Search the entries for lines that contain the word "tumor", and report each one found.

----

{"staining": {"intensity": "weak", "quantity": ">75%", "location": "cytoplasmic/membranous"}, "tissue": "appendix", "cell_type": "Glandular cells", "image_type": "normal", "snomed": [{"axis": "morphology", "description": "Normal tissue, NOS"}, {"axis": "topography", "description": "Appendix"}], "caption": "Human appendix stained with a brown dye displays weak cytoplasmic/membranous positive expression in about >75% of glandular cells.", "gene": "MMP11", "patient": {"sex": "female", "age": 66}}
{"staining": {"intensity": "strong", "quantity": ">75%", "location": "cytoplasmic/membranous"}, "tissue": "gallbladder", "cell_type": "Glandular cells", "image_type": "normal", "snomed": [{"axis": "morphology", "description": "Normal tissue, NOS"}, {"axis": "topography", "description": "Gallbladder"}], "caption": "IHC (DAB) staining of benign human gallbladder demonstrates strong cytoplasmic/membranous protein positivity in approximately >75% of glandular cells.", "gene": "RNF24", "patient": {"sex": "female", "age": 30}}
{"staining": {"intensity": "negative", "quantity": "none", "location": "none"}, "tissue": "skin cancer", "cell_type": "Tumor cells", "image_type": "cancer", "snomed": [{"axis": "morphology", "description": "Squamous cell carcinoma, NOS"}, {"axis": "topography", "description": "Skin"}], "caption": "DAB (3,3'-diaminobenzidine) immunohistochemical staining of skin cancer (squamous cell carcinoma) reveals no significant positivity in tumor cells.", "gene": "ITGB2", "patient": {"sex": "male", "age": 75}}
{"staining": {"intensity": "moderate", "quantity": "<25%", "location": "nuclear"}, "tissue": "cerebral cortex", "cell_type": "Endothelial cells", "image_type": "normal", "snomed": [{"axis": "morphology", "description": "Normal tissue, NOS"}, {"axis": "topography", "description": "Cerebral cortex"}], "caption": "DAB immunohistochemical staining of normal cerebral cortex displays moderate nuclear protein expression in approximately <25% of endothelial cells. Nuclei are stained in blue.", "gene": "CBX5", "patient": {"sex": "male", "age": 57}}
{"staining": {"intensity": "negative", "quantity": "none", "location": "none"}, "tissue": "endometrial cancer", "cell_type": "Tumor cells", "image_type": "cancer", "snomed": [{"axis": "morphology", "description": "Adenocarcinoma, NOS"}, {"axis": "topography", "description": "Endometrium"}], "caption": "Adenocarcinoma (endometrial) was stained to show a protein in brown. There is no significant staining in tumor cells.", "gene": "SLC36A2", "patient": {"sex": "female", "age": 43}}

----

Output for this task:
{"staining": {"intensity": "negative", "quantity": "none", "location": "none"}, "tissue": "skin cancer", "cell_type": "Tumor cells", "image_type": "cancer", "snomed": [{"axis": "morphology", "description": "Squamous cell carcinoma, NOS"}, {"axis": "topography", "description": "Skin"}], "caption": "DAB (3,3'-diaminobenzidine) immunohistochemical staining of skin cancer (squamous cell carcinoma) reveals no significant positivity in tumor cells.", "gene": "ITGB2", "patient": {"sex": "male", "age": 75}}
{"staining": {"intensity": "negative", "quantity": "none", "location": "none"}, "tissue": "endometrial cancer", "cell_type": "Tumor cells", "image_type": "cancer", "snomed": [{"axis": "morphology", "description": "Adenocarcinoma, NOS"}, {"axis": "topography", "description": "Endometrium"}], "caption": "Adenocarcinoma (endometrial) was stained to show a protein in brown. There is no significant staining in tumor cells.", "gene": "SLC36A2", "patient": {"sex": "female", "age": 43}}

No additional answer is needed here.